[Stored data entries]
-- Opening Marker --

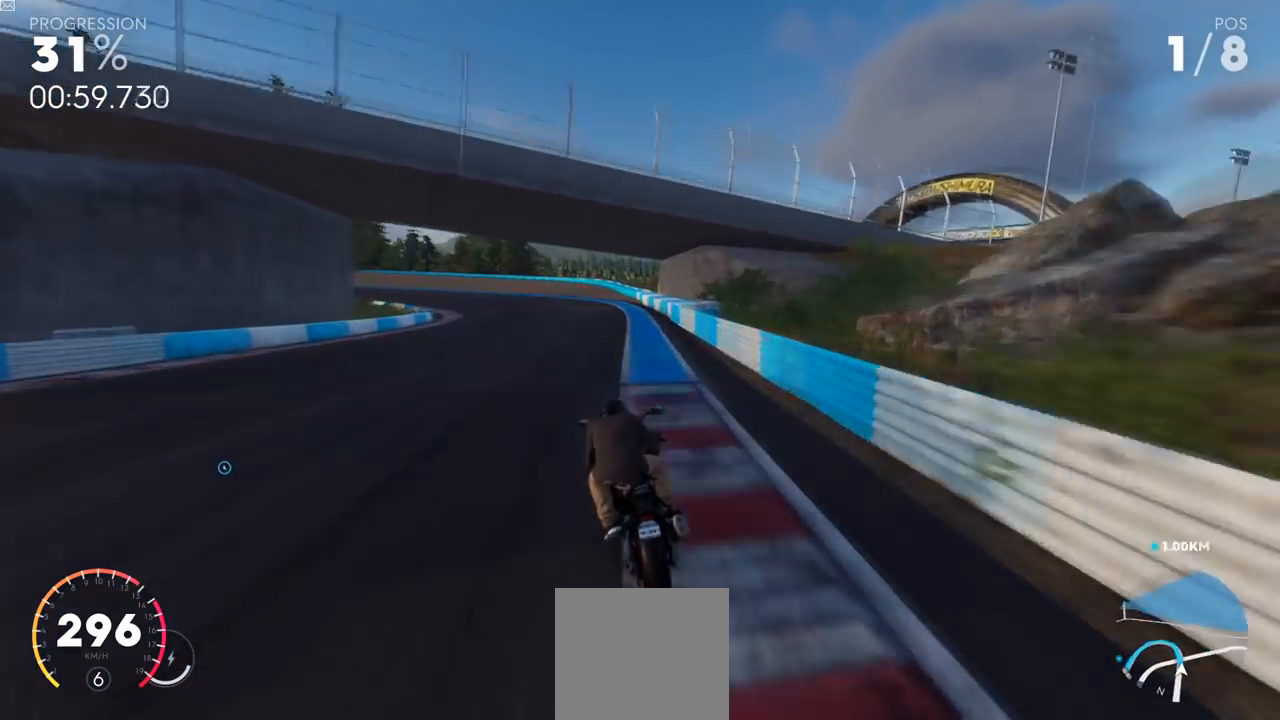
{"buttons": [], "left_stick": "left", "right_stick": "center", "events": [[83, "L2", "up"], [367, "R2", "up"]]}
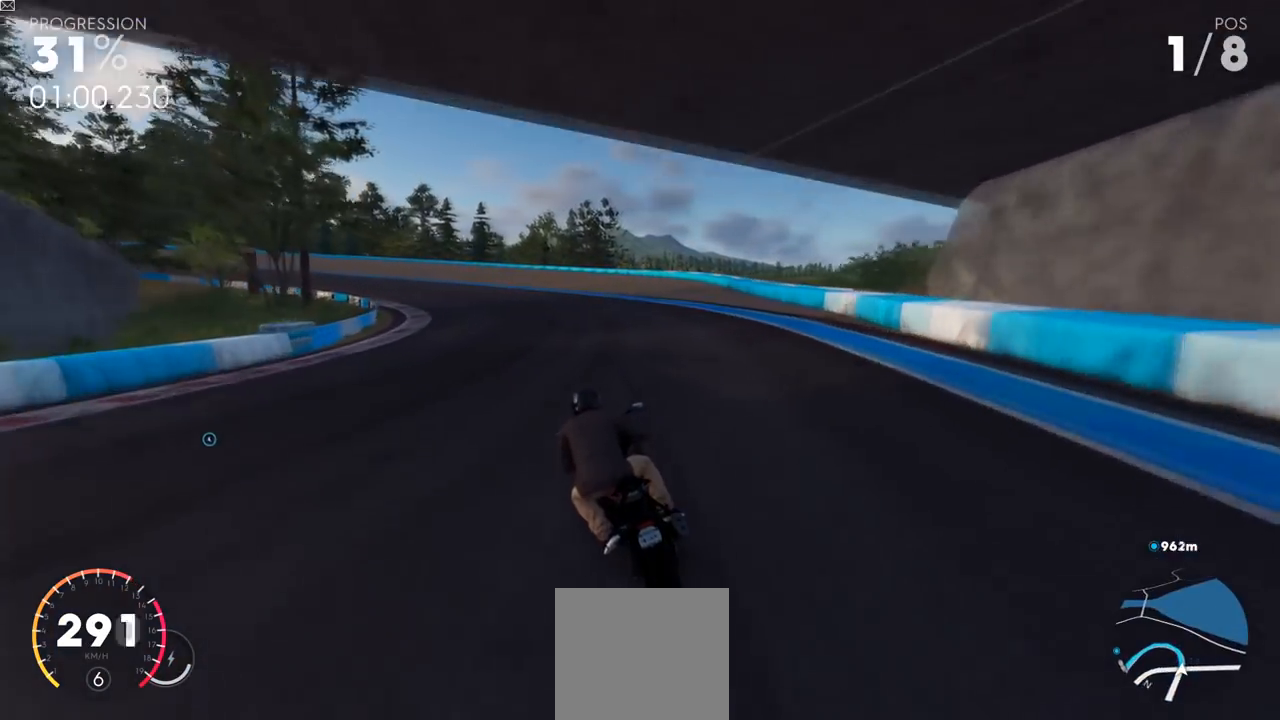
{"buttons": ["L3"], "left_stick": "left", "right_stick": "center", "events": [[84, "L3", "down"]]}
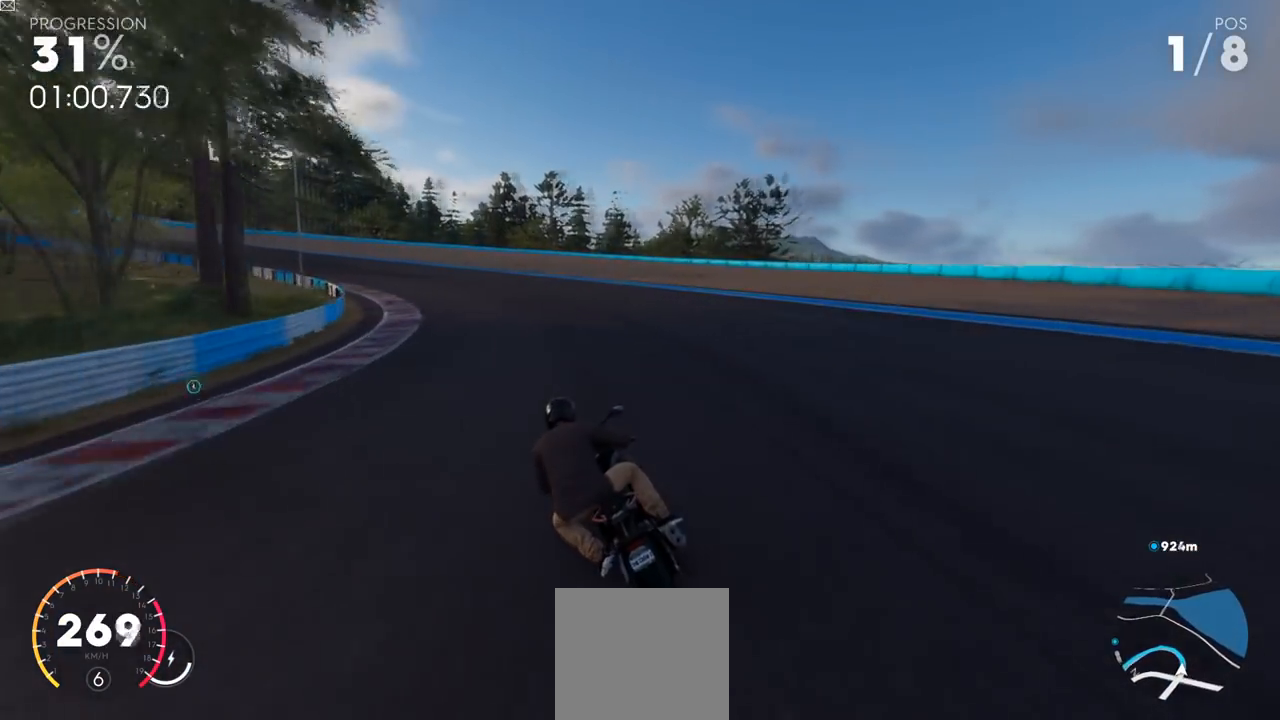
{"buttons": ["L2", "R2", "L3"], "left_stick": "left", "right_stick": "center", "events": [[83, "L2", "down"], [400, "R2", "down"]]}
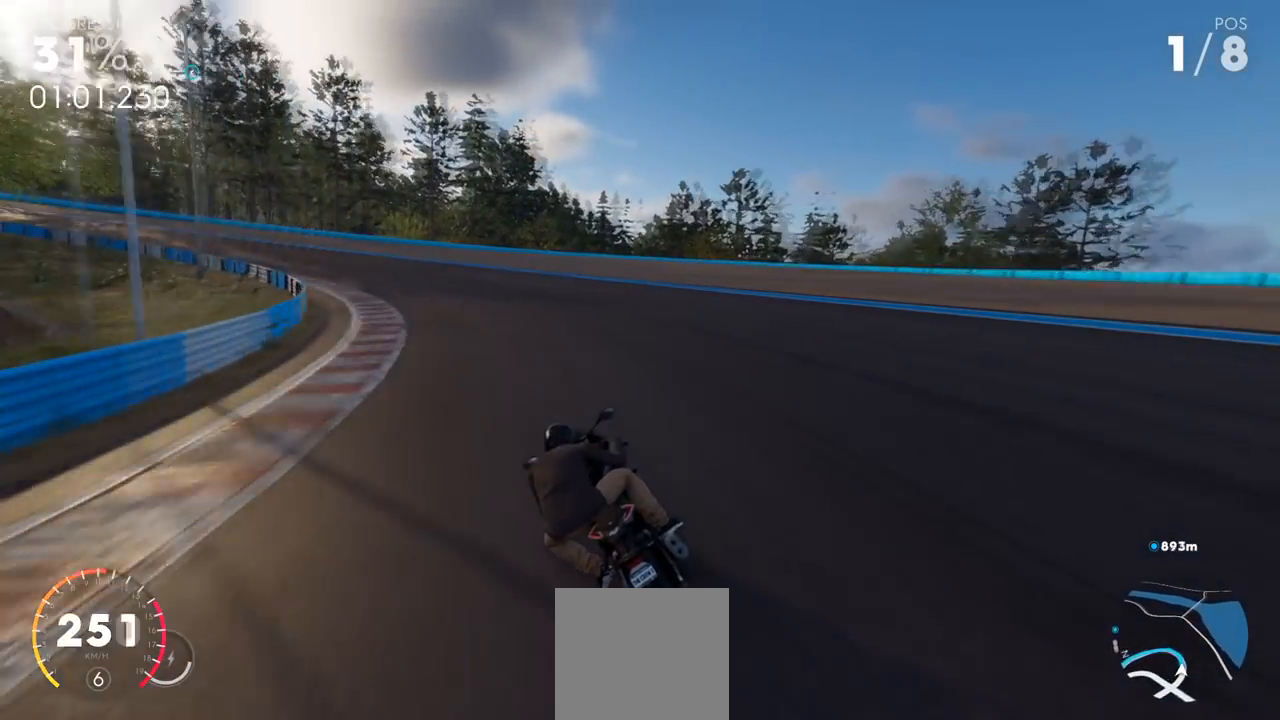
{"buttons": ["L3"], "left_stick": "left", "right_stick": "center", "events": [[34, "R2", "up"], [284, "L2", "up"]]}
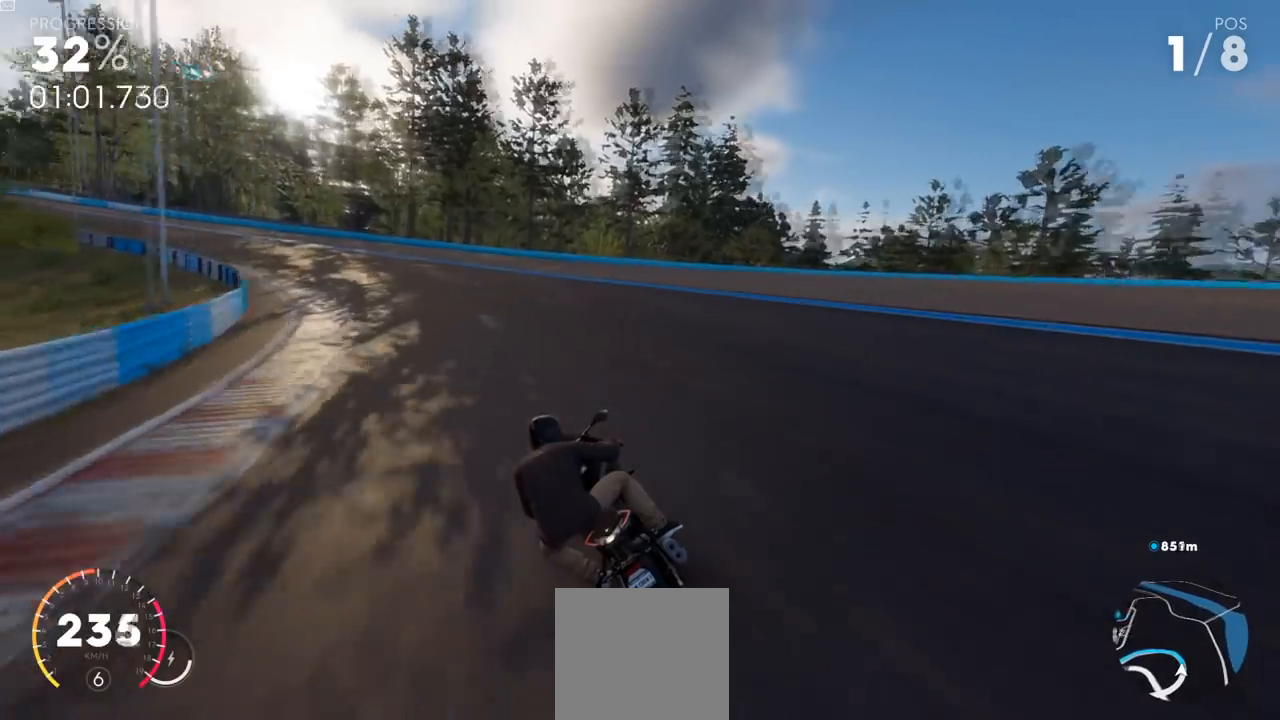
{"buttons": ["L2", "R2", "L3"], "left_stick": "left", "right_stick": "center", "events": [[133, "L2", "down"], [384, "R2", "down"]]}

-- Closing Marker --

Required work:
Output the data above without changes, apart from leaving out the pictures.

Solved exercise:
{"buttons": [], "left_stick": "left", "right_stick": "center", "events": [[83, "L2", "up"], [367, "R2", "up"]]}
{"buttons": ["L3"], "left_stick": "left", "right_stick": "center", "events": [[84, "L3", "down"]]}
{"buttons": ["L2", "R2", "L3"], "left_stick": "left", "right_stick": "center", "events": [[83, "L2", "down"], [400, "R2", "down"]]}
{"buttons": ["L3"], "left_stick": "left", "right_stick": "center", "events": [[34, "R2", "up"], [284, "L2", "up"]]}
{"buttons": ["L2", "R2", "L3"], "left_stick": "left", "right_stick": "center", "events": [[133, "L2", "down"], [384, "R2", "down"]]}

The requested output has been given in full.